ACTIVITY: Pick out every row below that contains the word "could" and copy each one in full.

SUPPLIED RECORDS:
------------------------------

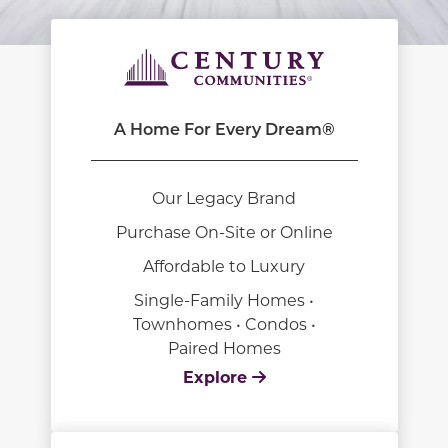
A Home For Every Dream®
Our Legacy Brand
Purchase On-Site or Online
Affordable to Luxury
Single-Family Homes •
Townhomes • Condos •
Paired Homes
Explore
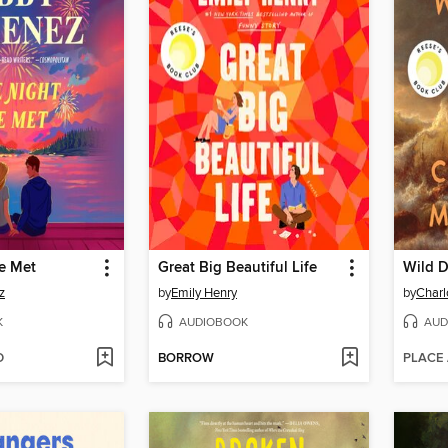
e Met
Great Big Beautiful Life
Wild D
z
by
Emily Henry
by
Char
K
AUDIOBOOK
AUD
D
BORROW
PLACE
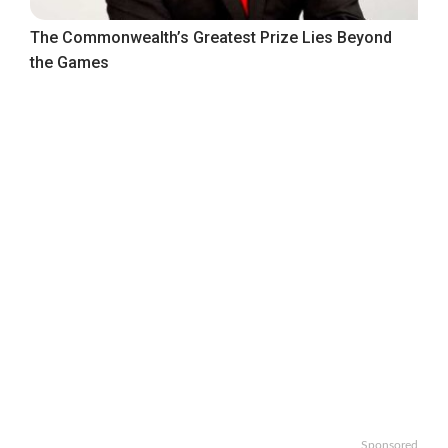
The Commonwealth’s Greatest Prize Lies Beyond
the Games
Sponsored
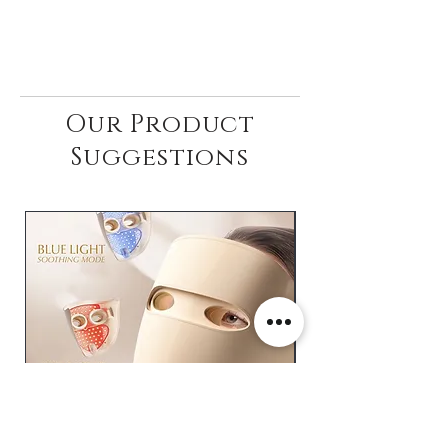
Our Product
Suggestions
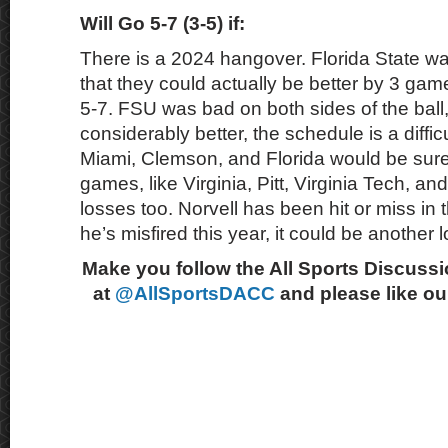
Will Go 5-7 (3-5) if:
There is a 2024 hangover. Florida State wa
that they could actually be better by 3 game
5-7. FSU was bad on both sides of the ball, 
considerably better, the schedule is a diffi
Miami, Clemson, and Florida would be sure
games, like Virginia, Pitt, Virginia Tech, a
losses too. Norvell has been hit or miss in t
he’s misfired this year, it could be another
Make you follow the All Sports Discussi
at
@AllSportsDACC
and please like o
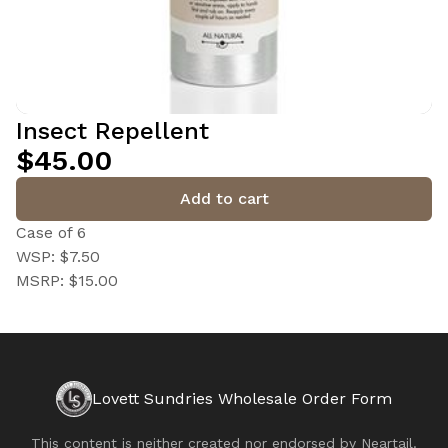
Insect Repellent
$45.00
Add to cart
Case of 6
WSP: $7.50
MSRP: $15.00
Lovett Sundries Wholesale Order Form
This content is neither created nor endorsed by
Neartail
.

------------------------------

RESPONSE:
that they could actually be better by 3 game
he’s misfired this year, it could be another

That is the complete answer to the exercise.